Ao filtrar para temas
mais específicos, como mudanças climáticas ou
crise climática e palavras-chave associadas ao assunto, o número de planos de
governo caiu para menos da metade — pouco mais de 6 mil em todo o país.
Cerca de 1,6 mil
planos de governo citaram enchentes, por exemplo. Só 130 citam o termo "aquecimento global".
No Rio Grande do Sul,
esses assuntos ganharam atenção e atá centralizam os debates e propostas.
Na capital gaúcha,
Porto Alegre, os dois candidatos mais bem posicionados na pesquisa Quaest
divulgada em 17 de setembro, Sebastião Melo, do MDB, e Maria do Rosário, do PT,
colocam a tragédia causada pelas enchentes em destaque em seus planos.
Melo, atual prefeito e
candidato à reeleição, apresenta em seu plano um capítulo de nome
"Reconstrução e adaptação climática", que traz feitos de sua gestão
durante os dias mais intensos da catástrofe climática e também uma proposta
para os próximos anos, que inclui um sistema de medição e alerta de riscos para
a Defesa Civil e a implementação de um centro de monitoramento e previsão do
tempo.
Já Maria do Rosário
abre seu programa citando a tragédia e destaca que ela "foi construída
pelo negacionismo e imobilismo diante das mudanças climáticas". Prevê, em
suas promessas, fortalecer sistemas de proteção, criar estrutura pública para drenagem
e proteção e desenvolver políticas "para uma cidade esponja".
A diretora de pesquisa
do Instituto Igarapé, Melisa Risso, diz que a agenda ambiental não deveria ser
tratada de forma lateral no debate das eleições municipais.
"É a oportunidade
que a gente não pode perder, nessas eleições, de trazer a agenda municipal como
elemento central para uma discussão sobre o enfrentamento da emergência
climática", diz Risso.
Para ela, é necessário
fazer uma "tradução" de como fenômenos climáticos afetam a vida das
pessoas na rotina das cidades, seja na zona rural ou urbana, lembrando os
exemplos das enchentes no Rio Grande do Sul e queimadas em todo o país.
"A gente pensa em
meio ambiente como questão de floresta, que não é intrínseca à cidade.

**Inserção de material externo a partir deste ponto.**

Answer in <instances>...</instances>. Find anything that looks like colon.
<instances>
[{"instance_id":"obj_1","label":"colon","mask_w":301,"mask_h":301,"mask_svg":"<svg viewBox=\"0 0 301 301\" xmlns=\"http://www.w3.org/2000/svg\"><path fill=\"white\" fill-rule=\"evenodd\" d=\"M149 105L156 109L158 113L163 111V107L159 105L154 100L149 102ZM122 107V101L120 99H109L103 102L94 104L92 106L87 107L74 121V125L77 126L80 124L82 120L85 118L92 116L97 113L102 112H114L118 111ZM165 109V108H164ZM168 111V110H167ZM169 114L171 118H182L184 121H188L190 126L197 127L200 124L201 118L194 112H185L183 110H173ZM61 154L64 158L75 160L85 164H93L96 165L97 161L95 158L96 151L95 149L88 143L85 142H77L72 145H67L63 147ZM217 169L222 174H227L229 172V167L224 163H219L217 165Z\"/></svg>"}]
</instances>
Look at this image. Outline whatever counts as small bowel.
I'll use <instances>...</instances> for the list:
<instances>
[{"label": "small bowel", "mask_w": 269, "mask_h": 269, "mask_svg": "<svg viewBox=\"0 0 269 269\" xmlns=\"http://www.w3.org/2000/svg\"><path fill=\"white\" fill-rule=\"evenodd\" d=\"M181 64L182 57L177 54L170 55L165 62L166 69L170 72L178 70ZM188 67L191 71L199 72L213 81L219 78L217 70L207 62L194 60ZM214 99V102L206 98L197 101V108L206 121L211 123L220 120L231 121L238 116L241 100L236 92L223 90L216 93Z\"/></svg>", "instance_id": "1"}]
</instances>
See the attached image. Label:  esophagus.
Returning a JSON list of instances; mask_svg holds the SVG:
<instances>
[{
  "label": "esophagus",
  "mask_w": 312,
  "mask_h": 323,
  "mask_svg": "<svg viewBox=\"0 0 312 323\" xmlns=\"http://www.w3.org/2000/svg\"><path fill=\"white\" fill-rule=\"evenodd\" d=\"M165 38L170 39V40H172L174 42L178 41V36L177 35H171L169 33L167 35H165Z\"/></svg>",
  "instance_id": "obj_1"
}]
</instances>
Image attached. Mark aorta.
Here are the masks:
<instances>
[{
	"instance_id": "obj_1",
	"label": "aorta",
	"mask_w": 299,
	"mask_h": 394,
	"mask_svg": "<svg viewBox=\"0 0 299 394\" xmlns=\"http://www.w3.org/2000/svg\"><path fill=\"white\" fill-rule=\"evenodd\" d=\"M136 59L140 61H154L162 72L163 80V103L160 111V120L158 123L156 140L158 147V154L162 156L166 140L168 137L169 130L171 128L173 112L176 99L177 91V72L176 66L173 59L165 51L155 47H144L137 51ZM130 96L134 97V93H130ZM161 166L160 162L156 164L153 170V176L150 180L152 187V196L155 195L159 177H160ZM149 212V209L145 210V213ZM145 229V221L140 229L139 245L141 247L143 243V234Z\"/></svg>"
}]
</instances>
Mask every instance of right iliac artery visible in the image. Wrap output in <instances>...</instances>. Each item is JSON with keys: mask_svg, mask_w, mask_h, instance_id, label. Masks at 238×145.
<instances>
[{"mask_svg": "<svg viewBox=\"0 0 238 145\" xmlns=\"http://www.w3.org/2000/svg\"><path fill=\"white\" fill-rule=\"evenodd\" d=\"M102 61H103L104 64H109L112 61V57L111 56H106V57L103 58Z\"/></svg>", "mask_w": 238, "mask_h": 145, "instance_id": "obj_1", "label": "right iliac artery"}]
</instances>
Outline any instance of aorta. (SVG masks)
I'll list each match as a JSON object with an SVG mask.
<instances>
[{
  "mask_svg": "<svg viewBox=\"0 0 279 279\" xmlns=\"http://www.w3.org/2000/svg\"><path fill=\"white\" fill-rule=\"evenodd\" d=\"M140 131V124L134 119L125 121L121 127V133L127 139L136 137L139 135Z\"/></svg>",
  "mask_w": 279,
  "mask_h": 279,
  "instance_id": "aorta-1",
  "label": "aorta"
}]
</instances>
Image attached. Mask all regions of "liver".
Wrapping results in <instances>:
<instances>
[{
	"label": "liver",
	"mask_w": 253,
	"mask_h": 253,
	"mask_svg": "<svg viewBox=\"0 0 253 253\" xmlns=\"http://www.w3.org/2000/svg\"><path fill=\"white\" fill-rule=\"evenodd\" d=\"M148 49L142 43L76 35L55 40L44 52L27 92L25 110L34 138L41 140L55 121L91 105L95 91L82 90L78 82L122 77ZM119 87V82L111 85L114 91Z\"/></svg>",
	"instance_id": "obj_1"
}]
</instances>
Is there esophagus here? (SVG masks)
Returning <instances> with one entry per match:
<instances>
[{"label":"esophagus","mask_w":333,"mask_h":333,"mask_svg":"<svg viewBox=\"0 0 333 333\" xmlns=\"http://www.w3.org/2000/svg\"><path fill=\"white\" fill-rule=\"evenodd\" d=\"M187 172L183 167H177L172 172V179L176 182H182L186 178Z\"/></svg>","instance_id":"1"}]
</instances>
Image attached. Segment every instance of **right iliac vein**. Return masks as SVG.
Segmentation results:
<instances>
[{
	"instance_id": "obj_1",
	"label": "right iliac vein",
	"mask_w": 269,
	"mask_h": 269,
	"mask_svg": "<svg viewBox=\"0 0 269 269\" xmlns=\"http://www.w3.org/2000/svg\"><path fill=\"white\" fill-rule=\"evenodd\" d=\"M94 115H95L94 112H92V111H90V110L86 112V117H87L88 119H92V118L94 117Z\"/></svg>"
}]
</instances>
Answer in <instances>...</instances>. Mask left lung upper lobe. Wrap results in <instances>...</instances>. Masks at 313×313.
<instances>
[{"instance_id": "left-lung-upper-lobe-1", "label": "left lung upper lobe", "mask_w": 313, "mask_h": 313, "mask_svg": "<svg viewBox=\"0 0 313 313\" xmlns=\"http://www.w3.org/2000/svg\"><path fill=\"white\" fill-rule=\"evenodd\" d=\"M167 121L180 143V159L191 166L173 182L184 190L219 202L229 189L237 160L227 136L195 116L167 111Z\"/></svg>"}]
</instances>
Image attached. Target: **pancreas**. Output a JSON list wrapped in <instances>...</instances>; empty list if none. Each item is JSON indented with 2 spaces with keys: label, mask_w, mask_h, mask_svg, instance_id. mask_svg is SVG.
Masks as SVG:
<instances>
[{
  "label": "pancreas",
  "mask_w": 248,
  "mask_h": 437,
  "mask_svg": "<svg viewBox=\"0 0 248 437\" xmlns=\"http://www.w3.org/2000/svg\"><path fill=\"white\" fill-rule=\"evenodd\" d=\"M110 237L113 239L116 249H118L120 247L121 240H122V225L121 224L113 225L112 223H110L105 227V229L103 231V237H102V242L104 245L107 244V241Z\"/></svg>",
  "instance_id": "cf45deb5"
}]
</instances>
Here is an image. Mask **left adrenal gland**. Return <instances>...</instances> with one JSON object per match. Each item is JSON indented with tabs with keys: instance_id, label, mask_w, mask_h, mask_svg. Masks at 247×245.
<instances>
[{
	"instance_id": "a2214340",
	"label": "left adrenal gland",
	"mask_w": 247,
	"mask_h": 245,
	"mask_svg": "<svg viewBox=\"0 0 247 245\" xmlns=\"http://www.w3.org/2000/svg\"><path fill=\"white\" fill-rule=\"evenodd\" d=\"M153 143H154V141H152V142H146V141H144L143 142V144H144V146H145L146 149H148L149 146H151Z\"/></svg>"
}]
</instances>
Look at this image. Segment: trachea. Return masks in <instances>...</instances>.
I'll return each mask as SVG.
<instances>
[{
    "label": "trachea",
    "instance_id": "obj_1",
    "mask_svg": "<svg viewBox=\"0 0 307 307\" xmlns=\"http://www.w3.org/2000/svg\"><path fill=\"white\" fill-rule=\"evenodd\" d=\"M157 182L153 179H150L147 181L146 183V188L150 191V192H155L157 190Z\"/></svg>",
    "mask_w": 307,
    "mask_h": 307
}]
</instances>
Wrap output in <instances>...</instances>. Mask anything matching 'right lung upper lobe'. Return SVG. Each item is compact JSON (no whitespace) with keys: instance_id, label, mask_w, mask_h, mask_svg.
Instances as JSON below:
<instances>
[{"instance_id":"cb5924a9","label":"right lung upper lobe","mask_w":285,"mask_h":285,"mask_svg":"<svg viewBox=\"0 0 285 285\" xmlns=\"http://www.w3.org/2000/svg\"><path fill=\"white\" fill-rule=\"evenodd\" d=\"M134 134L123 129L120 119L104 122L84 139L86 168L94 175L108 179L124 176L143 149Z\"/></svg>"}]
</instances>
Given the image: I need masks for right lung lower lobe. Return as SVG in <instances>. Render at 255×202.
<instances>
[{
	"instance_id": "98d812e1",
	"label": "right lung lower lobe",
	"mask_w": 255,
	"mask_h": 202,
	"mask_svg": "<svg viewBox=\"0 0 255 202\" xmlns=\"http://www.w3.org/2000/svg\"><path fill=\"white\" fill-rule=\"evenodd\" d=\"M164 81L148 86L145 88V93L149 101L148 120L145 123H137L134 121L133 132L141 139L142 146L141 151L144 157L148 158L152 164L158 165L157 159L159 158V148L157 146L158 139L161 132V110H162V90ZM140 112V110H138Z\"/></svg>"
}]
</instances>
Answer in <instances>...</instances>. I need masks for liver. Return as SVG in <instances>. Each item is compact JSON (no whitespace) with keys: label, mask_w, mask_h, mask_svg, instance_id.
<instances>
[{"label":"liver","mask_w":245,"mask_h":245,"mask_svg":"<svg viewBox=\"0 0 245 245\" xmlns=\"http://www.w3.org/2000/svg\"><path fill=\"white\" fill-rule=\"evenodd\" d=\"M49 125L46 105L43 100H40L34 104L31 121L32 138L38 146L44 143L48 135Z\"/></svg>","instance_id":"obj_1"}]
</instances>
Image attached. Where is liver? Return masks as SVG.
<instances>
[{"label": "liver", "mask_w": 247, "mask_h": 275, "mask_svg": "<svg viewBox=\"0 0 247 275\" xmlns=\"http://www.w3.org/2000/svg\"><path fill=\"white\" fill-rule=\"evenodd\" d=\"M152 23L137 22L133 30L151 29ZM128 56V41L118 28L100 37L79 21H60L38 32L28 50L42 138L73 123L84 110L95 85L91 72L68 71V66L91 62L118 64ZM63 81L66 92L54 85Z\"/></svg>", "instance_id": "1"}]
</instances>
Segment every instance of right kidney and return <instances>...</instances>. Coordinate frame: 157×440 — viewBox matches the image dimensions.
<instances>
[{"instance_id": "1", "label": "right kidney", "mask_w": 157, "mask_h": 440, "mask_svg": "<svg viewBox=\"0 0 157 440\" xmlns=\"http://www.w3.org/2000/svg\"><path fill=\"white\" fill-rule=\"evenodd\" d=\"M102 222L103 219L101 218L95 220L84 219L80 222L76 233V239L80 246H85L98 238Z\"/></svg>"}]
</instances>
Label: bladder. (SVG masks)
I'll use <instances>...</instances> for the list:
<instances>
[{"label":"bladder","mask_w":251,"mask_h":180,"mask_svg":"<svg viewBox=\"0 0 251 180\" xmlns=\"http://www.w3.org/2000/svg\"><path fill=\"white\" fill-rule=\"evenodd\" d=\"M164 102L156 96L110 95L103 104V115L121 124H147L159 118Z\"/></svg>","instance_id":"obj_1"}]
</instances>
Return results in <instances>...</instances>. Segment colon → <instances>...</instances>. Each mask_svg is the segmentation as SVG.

Dadas
todas as consequências que estamos vendo das mudanças climáticas, vemos que é
sim uma agenda inerente às cidades", afirma Risso.
"É uma agenda
transversal e central para pensar a cidade, com planejamento urbano e transição
ecológica. Ainda não atualizamos o discurso sobre o que significa o meio
ambiente na cidade para a realidade que se está vivendo hoje."